Une vision caricaturale de l’Afrique

Inutile de chercher bien loin les références idéologiques de ce jeune officier, qui a « l’impression que nous sommes les derniers remparts […], les derniers survivants d’une certaine idée de la France ». Nul doute que cet adepte d’Aymeric Chauprade, un ancien conseiller de Marine Le Pen qu’il cite comme une référence en matière de géopolitique, a également dévoré les ouvrages de Bernard Lugan. Pour cet historien honni par la plupart de ses confrères, tout est simple en Afrique, tout renvoie à l’ethnie, tout est figé dans le temps. C’est également le message que font passer nos auteurs militaires. « Le temps s’est arrêté dans cette ville » (Tombouctou), écrit Barrera. À propos des « ruelles magnifiques » de Tombouctou, Gout croit savoir que « rien n’a changé depuis des siècles ». Oh et puis après tout, comme l’écrit Barrera, « c’est l’Afrique ici, rien n’est rationnel ».

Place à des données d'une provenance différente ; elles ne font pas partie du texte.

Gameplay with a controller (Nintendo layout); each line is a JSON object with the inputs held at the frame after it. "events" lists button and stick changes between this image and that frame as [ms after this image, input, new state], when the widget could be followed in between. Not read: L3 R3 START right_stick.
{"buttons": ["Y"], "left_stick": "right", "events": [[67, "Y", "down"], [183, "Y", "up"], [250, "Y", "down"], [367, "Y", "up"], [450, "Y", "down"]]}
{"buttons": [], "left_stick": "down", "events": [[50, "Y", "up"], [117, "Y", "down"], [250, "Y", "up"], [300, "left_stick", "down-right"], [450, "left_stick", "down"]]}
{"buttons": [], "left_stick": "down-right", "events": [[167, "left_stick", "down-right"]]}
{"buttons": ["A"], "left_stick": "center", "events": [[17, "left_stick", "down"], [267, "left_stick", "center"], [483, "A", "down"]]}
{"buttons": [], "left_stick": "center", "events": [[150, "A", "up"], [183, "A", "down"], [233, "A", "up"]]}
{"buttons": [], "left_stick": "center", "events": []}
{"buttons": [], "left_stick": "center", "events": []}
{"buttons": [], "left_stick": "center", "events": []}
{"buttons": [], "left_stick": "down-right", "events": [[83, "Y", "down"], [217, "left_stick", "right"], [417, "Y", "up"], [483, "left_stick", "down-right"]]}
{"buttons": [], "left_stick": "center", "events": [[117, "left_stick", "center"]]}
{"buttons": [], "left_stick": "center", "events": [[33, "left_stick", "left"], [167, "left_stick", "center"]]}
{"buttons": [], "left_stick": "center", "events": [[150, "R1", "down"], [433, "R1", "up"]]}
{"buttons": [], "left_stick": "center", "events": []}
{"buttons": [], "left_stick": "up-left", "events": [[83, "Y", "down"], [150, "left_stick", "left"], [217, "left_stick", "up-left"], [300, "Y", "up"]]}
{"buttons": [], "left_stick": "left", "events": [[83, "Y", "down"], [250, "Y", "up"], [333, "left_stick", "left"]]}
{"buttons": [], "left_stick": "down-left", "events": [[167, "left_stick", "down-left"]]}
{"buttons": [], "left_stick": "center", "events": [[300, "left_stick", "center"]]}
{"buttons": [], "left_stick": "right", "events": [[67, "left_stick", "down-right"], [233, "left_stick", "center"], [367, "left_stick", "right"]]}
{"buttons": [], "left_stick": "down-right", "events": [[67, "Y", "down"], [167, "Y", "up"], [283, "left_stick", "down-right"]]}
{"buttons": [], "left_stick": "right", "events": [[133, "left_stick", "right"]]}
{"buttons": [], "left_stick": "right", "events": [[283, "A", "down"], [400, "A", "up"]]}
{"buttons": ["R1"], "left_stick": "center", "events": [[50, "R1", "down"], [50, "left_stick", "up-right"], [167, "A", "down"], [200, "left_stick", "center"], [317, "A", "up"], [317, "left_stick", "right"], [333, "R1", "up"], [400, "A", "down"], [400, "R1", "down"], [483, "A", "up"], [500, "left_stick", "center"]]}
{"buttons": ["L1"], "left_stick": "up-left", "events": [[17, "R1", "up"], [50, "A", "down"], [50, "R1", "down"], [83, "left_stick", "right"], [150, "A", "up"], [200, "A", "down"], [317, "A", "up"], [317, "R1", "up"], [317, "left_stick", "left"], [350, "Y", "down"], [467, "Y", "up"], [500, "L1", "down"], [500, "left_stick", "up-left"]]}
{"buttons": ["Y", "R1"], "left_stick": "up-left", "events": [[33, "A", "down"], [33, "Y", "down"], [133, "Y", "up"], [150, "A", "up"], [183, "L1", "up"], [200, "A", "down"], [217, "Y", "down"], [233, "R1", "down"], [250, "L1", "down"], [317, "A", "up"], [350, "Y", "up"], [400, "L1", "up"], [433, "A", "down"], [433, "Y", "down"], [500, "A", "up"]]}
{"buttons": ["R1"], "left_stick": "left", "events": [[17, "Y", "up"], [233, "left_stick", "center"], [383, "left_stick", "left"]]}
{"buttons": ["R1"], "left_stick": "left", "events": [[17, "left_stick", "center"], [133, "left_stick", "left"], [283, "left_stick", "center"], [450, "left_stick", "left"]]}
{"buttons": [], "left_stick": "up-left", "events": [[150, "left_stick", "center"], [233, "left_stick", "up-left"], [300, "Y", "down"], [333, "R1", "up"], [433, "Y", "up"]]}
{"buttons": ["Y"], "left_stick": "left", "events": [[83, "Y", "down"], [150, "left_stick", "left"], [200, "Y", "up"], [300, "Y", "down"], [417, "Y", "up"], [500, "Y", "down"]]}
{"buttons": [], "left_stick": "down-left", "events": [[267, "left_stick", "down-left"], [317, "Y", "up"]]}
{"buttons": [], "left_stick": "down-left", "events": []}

Cette vision caricaturale du continent en dit long sur la manière dont l’institution militaire perçoit le continent africain, son principal théâtre d’opérations. Elle n’empêche pas quelques moments de lucidité toutefois. Si Barrera parle à juste titre d’une victoire à propos de l’opération Serval (victoire « du soldat français éternel, courageux et généreux », tient-il à préciser), il admet dès 2015 que ces conquêtes tactiques « n’auront de sens que si elles sont suivies par une nouvelle donne diplomatique », et rappelle une évidence : « Les armes ont parlé, mais la réponse ne peut être que politique. »

À PROPOS DES MILITAIRES FRANCAIS AU SAHEL

À la suite de cet article de Rémi Carayol, nous avons reçu ce courrier. Bien que nous ne publions pas en général de courrier des lecteurs, le texte nous a semblé intéressant, car il ouvre un débat. En précisant que l’article ne se voulait pas une étude exhaustive et scientifique sur les officiers français, mais bien un compte-rendu critique d’ouvrages écrits par des militaires, qui reflétaient toutefois les références historiques de nombreux officiers et leur terreau idéologique.

***
Enseignant aux écoles militaires de St-Cyr Coëtquidan, je souhaite réagir à l’article de Rémi Carayol sur les « militaires français au Sahel ». Participant moi-même à la formation des officiers, je constate que l’auteur est particulièrement incomplet sur son analyse et propose des biais d’analyse très contestables. Il appuie son article sur des lectures de « témoignages de guerre », lesquels ne prétendent jamais à l’objectivité. On ne peut écrire un article aussi suspicieux sur l’esprit des officiers français sur la base de simples récits personnels. Ceux-ci ne forment pas le fond intellectuel des officiers qui partent sur Barkhane.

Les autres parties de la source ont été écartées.